§ **TESTO SELEZIONATO**
---

Diagnosi mancante o tardiva: quando il medico è responsabile

Un male ‘incurabile’ non lo assolve dall’obbligo di una valutazione appropriata

Doctor and nurse making rounds in hospital

Il medico può rispondere dei danni conseguenti all’omessa o tardiva diagnosi anche nel caso in cui la patologia sia incurabile. È quanto si ricava dalla sentenza della Corte di Cassazione numero 16993, datata 20 agosto 2015.
Il Collegio si è pronunciato sul caso di una signora, poi deceduta, che aveva patito dei danni in conseguenza di un’omessa diagnosi per un carcinoma all’utero.

---

§ **RIGHE FORNITE**
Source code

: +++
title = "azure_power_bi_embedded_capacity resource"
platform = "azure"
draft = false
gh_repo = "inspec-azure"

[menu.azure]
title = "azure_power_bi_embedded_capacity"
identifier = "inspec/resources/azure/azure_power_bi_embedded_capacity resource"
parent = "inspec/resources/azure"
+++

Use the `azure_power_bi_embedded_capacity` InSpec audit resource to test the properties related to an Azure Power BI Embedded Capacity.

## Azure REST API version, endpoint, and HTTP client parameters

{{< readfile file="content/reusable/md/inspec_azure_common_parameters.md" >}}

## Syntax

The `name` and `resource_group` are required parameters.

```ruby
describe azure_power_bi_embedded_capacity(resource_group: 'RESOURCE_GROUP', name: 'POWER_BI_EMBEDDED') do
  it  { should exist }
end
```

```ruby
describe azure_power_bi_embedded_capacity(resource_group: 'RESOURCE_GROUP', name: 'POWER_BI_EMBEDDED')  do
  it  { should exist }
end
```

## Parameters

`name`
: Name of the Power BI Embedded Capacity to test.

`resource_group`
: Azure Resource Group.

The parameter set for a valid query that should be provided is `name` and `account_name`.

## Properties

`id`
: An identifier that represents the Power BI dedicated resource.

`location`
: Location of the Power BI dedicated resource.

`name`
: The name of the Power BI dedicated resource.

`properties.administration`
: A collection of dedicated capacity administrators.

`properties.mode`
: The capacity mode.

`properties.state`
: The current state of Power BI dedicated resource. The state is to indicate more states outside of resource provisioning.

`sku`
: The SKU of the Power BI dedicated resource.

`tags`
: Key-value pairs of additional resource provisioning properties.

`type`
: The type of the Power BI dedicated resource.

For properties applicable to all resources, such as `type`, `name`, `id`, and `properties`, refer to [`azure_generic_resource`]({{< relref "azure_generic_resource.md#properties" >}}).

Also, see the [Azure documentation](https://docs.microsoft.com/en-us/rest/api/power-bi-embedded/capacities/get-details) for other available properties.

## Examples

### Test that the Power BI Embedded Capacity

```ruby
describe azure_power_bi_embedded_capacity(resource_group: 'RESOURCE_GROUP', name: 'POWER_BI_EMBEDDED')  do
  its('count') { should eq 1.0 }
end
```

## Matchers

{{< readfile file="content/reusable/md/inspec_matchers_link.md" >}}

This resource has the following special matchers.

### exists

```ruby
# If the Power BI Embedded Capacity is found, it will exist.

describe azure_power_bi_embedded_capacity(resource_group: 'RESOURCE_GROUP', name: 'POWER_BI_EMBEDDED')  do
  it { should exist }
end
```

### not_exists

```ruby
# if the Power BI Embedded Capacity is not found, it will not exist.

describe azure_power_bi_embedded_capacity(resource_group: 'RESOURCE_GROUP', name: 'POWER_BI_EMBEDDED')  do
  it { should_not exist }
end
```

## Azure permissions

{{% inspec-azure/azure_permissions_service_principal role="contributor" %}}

---

§ **COMPITI ED ESERCIZI**
**1.** Nel testo sulla diagnosi mancante o tardiva, qual è il numero della sentenza della Corte di Cassazione citata?
**2.** Prosegui il testo sulla responsabilità del medico per diagnosi mancante o tardiva dal punto in cui si interrompe.

§ **SOLUZIONI DEGLI ESERCIZI**
**1.** La sentenza numero 16993.

**2.**
La Corte d’Appello aveva in un primo tempo negato che la condotta del medico potesse essere stata causa dei sintomi sofferti dalla paziente. Ma la Cassazione ha rilevato una violazione dei principi che regolano il campo della responsabilità per i danni conseguenti alla perdita della possibilità di vivere per un periodo di tempo in più (anche breve) rispetto a quello poi effettivamente vissuto. Un campo in cui rientrano la perdita di chance di conservare una ‘migliore qualità della vita’ o integrità psico-fisica durante il decorso della malattia (e di alleviare quindi le sofferenze e il dolore), e anche la mera facoltà di scegliere, alla stregua delle conoscenze mediche del tempo, ‘cosa fare’ per fruire della salute residua fino all’esito infausto.

Nel merito la Cassazione ha appurato che il comportamento assunto dal medico in questione non era stato improntato alla dovuta diligenza, essendosi ‘con certezza’ accertato che il carcinoma era già presente al momento delle visite. L’approccio diagnostico del camice bianco fu quindi ‘insufficiente’ tenuto conto che, quantomeno in occasione del terzo controllo o del quarto, il quadro patologico della paziente andava approfondito (con l’effettuazione di esami diagnostici quali il pap test, la colposcopia e la biopsia della cervice uterina).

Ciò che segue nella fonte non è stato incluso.